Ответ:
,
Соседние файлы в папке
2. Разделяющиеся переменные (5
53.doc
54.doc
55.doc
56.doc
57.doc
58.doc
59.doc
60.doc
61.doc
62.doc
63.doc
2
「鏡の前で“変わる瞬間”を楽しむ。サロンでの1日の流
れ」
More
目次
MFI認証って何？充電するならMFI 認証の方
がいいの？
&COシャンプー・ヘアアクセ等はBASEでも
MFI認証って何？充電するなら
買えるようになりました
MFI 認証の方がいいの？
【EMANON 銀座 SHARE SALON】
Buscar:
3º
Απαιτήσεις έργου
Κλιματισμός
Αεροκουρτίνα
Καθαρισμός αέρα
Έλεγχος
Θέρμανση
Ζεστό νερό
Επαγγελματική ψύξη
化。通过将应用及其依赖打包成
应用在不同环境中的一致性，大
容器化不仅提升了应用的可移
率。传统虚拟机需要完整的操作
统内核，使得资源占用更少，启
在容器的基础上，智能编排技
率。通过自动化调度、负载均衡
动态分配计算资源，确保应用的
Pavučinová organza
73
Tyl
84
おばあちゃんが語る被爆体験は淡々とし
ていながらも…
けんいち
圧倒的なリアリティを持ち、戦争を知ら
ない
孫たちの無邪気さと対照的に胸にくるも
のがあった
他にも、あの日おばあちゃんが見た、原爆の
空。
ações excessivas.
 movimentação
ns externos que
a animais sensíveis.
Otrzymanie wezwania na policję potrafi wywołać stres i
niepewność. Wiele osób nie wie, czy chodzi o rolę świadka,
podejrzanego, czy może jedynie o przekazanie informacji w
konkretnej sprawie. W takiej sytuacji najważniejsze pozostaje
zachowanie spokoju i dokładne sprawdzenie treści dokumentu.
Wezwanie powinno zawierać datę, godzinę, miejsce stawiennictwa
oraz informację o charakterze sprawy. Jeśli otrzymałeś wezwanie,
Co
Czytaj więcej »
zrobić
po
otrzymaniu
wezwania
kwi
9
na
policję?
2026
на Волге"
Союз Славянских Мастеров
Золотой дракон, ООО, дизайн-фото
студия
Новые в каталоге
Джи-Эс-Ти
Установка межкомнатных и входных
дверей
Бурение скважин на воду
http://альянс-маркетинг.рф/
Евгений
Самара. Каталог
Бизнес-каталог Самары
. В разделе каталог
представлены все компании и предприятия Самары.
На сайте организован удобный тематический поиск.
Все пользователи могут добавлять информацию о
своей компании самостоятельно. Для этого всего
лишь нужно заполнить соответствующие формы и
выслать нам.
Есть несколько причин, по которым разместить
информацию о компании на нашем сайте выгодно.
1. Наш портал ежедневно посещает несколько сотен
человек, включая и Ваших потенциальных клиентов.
-=-=-=-=-
Assignment: Turn the text lines from every entry above into a Markdown table with the columns "Row" and "Line," numbering each row and leaving out blank lines.

Response area:
| Row | Line |
|---|---|
| 1 | Ответ: |
| 2 | , |
| 3 | Соседние файлы в папке |
| 4 | 2. Разделяющиеся переменные (5 |
| 5 | 53.doc |
| 6 | 54.doc |
| 7 | 55.doc |
| 8 | 56.doc |
| 9 | 57.doc |
| 10 | 58.doc |
| 11 | 59.doc |
| 12 | 60.doc |
| 13 | 61.doc |
| 14 | 62.doc |
| 15 | 63.doc |
| 16 | 2 |
| 17 | 「鏡の前で“変わる瞬間”を楽しむ。サロンでの1日の流 |
| 18 | れ」 |
| 19 | More |
| 20 | 目次 |
| 21 | MFI認証って何？充電するならMFI 認証の方 |
| 22 | がいいの？ |
| 23 | &COシャンプー・ヘアアクセ等はBASEでも |
| 24 | MFI認証って何？充電するなら |
| 25 | 買えるようになりました |
| 26 | MFI 認証の方がいいの？ |
| 27 | 【EMANON 銀座 SHARE SALON】 |
| 28 | Buscar: |
| 29 | 3º |
| 30 | Απαιτήσεις έργου |
| 31 | Κλιματισμός |
| 32 | Αεροκουρτίνα |
| 33 | Καθαρισμός αέρα |
| 34 | Έλεγχος |
| 35 | Θέρμανση |
| 36 | Ζεστό νερό |
| 37 | Επαγγελματική ψύξη |
| 38 | 化。通过将应用及其依赖打包成 |
| 39 | 应用在不同环境中的一致性，大 |
| 40 | 容器化不仅提升了应用的可移 |
| 41 | 率。传统虚拟机需要完整的操作 |
| 42 | 统内核，使得资源占用更少，启 |
| 43 | 在容器的基础上，智能编排技 |
| 44 | 率。通过自动化调度、负载均衡 |
| 45 | 动态分配计算资源，确保应用的 |
| 46 | Pavučinová organza |
| 47 | 73 |
| 48 | Tyl |
| 49 | 84 |
| 50 | おばあちゃんが語る被爆体験は淡々とし |
| 51 | ていながらも… |
| 52 | けんいち |
| 53 | 圧倒的なリアリティを持ち、戦争を知ら |
| 54 | ない |
| 55 | 孫たちの無邪気さと対照的に胸にくるも |
| 56 | のがあった |
| 57 | 他にも、あの日おばあちゃんが見た、原爆の |
| 58 | 空。 |
| 59 | ações excessivas. |
| 60 |  movimentação |
| 61 | ns externos que |
| 62 | a animais sensíveis. |
| 63 | Otrzymanie wezwania na policję potrafi wywołać stres i |
| 64 | niepewność. Wiele osób nie wie, czy chodzi o rolę świadka, |
| 65 | podejrzanego, czy może jedynie o przekazanie informacji w |
| 66 | konkretnej sprawie. W takiej sytuacji najważniejsze pozostaje |
| 67 | zachowanie spokoju i dokładne sprawdzenie treści dokumentu. |
| 68 | Wezwanie powinno zawierać datę, godzinę, miejsce stawiennictwa |
| 69 | oraz informację o charakterze sprawy. Jeśli otrzymałeś wezwanie, |
| 70 | Co |
| 71 | Czytaj więcej » |
| 72 | zrobić |
| 73 | po |
| 74 | otrzymaniu |
| 75 | wezwania |
| 76 | kwi |
| 77 | 9 |
| 78 | na |
| 79 | policję? |
| 80 | 2026 |
| 81 | на Волге" |
| 82 | Союз Славянских Мастеров |
| 83 | Золотой дракон, ООО, дизайн-фото |
| 84 | студия |
| 85 | Новые в каталоге |
| 86 | Джи-Эс-Ти |
| 87 | Установка межкомнатных и входных |
| 88 | дверей |
| 89 | Бурение скважин на воду |
| 90 | http://альянс-маркетинг.рф/ |
| 91 | Евгений |
| 92 | Самара. Каталог |
| 93 | Бизнес-каталог Самары |
| 94 | . В разделе каталог |
| 95 | представлены все компании и предприятия Самары. |
| 96 | На сайте организован удобный тематический поиск. |
| 97 | Все пользователи могут добавлять информацию о |
| 98 | своей компании самостоятельно. Для этого всего |
| 99 | лишь нужно заполнить соответствующие формы и |
| 100 | выслать нам. |
| 101 | Есть несколько причин, по которым разместить |
| 102 | информацию о компании на нашем сайте выгодно. |
| 103 | 1. Наш портал ежедневно посещает несколько сотен |
| 104 | человек, включая и Ваших потенциальных клиентов. |